Phillip Garrido, the California man charged with kidnapping Jaycee Lee Dugard and holding her captive for 18 years, was a “monster,” according to countless newspapers in the United States and Europe. In court testimony obtained by The New York Daily News, Garrido admitted that four decades ago he lurked at schools, pleasuring himself as he ogled “young females” aged 7 to 10. But some wonder if Garrido’s wife, Nancy, formerly of Colorado, wasn’t the real monster. Like her husband, Nancy faces multiple counts stemming from the 1991 abduction of then-11-year-old Dugard, who was walking to a bus stop when she was abducted. Police believe 54-year-old Nancy aided her 58-year-old husband, a convicted rapist, every step of the way, imprisoning Dugard, even keeping things quiet in 1993 when her husband was hauled to prison for four months for a parole violation. Nancy also allegedly subjected Dugard to unspeakable acts of sexual abuse, according to Britain’s Daily Express. Cheyvonne Molino, who lived near the Garridos and saw Nancy and Dugard shopping earlier this year, says, “In some ways to me she is the real monster. She is a woman and should never have let this happen.”

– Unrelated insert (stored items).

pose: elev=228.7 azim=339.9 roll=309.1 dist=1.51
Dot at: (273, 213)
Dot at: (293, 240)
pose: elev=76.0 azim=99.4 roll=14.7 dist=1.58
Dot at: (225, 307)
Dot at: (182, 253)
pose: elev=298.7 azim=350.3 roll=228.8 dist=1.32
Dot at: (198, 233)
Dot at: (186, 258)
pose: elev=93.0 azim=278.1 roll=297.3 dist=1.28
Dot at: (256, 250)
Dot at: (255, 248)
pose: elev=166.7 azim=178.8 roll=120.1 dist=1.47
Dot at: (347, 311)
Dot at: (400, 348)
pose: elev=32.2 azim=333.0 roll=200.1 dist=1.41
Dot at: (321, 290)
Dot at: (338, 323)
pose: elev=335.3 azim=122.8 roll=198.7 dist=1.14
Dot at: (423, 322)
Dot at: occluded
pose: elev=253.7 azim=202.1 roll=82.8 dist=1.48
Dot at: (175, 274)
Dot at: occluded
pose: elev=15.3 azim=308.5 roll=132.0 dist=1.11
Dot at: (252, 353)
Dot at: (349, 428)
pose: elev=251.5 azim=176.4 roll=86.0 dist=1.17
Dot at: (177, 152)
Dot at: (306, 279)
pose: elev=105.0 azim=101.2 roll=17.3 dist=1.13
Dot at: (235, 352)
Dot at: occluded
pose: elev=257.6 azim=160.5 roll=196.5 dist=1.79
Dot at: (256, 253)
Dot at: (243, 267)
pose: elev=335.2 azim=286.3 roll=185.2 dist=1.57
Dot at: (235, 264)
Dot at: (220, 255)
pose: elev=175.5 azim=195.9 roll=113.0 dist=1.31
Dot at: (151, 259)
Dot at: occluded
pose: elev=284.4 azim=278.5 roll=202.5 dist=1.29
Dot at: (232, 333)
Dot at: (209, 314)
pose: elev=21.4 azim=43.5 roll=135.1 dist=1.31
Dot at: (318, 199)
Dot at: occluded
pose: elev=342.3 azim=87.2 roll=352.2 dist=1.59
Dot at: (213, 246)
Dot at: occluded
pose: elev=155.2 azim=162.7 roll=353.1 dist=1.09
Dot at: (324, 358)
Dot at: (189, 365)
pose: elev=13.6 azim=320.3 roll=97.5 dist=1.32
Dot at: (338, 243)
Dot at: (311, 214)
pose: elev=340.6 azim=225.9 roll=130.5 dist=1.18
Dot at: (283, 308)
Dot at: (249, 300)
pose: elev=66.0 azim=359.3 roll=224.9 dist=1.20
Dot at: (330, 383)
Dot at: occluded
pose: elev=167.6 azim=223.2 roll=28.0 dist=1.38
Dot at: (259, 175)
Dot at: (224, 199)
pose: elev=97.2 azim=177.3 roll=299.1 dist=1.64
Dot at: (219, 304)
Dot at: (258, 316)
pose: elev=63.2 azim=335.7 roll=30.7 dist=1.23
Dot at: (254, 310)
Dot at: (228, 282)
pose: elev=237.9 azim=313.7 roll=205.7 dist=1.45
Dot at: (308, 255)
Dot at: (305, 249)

Nancy, formerly Nancy Bocanegra of Denver, is described as dour and dutiful by The Los Angeles Times, a woman who married her husband in 1981 at the U.S. penitentiary in Leavenworth, Kansas, as he served a 50-year sentence for a 1976 kidnapping and rape. Nancy was Garrido’s second wife. The “couple reportedly met when she visited a relative at the prison, and they began exchanging letters.” A nursing assistant, Nancy helped deliver Dugard’s two children, who were fathered by her husband, at the Garridos’ home.